**Work task:** Where the line containing "Bankett – das" appears, end the copy there, keeping that line; start from the first line of the entries, copy exactly, and omit pictures.

**Saved data entries:**
=== Begin Enclosure ===

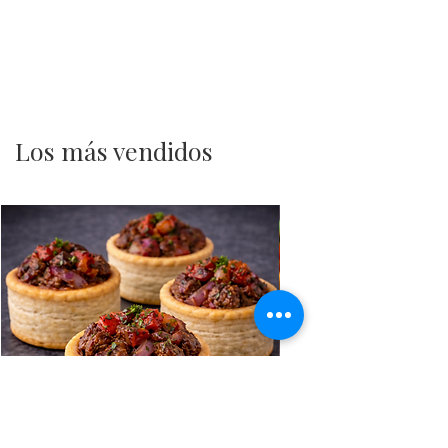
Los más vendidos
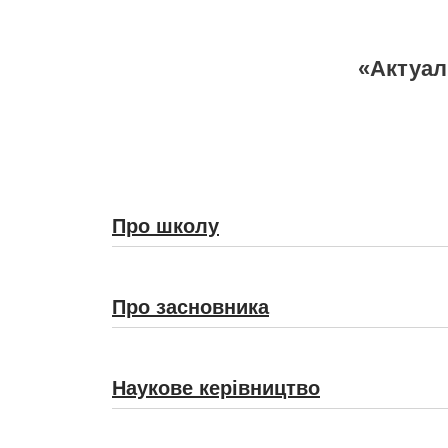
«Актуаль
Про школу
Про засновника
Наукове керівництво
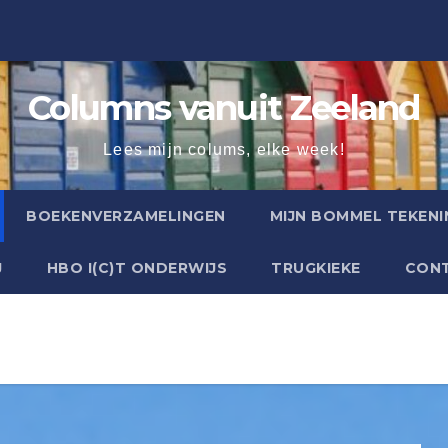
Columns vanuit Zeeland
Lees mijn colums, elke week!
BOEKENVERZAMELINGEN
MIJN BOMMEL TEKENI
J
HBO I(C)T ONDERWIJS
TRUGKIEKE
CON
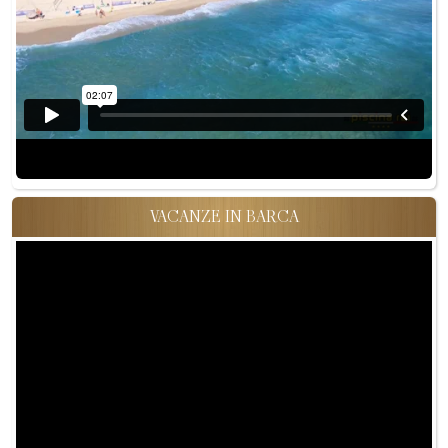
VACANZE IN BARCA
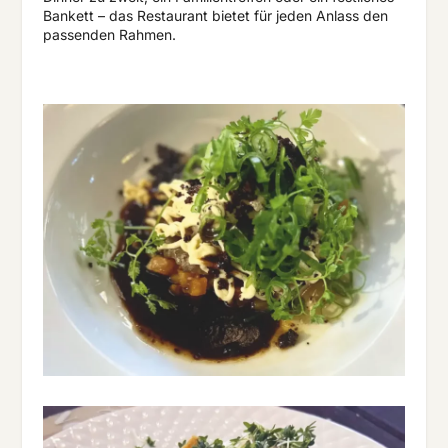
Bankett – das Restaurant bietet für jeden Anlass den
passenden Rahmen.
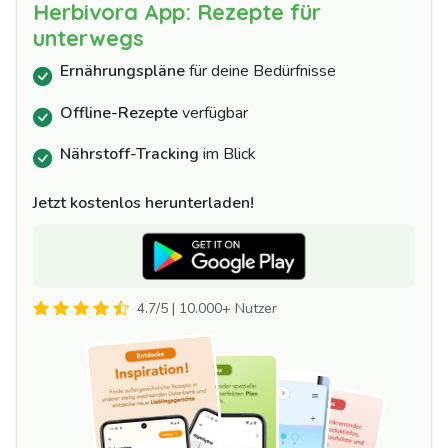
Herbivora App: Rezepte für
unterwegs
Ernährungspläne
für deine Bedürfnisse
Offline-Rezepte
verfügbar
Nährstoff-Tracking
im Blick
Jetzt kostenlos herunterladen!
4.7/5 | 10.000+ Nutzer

=== End Enclosure ===

**Response to the task:**
Los más vendidos
«Актуаль
Про школу
Про засновника
Наукове керівництво
Columns vanuit Zeeland
Lees mijn colums, elke week!
BOEKENVERZAMELINGEN
MIJN BOMMEL TEKENI
J
HBO I(C)T ONDERWIJS
TRUGKIEKE
CON
VACANZE IN BARCA
Bankett – das Restaurant bietet für jeden Anlass den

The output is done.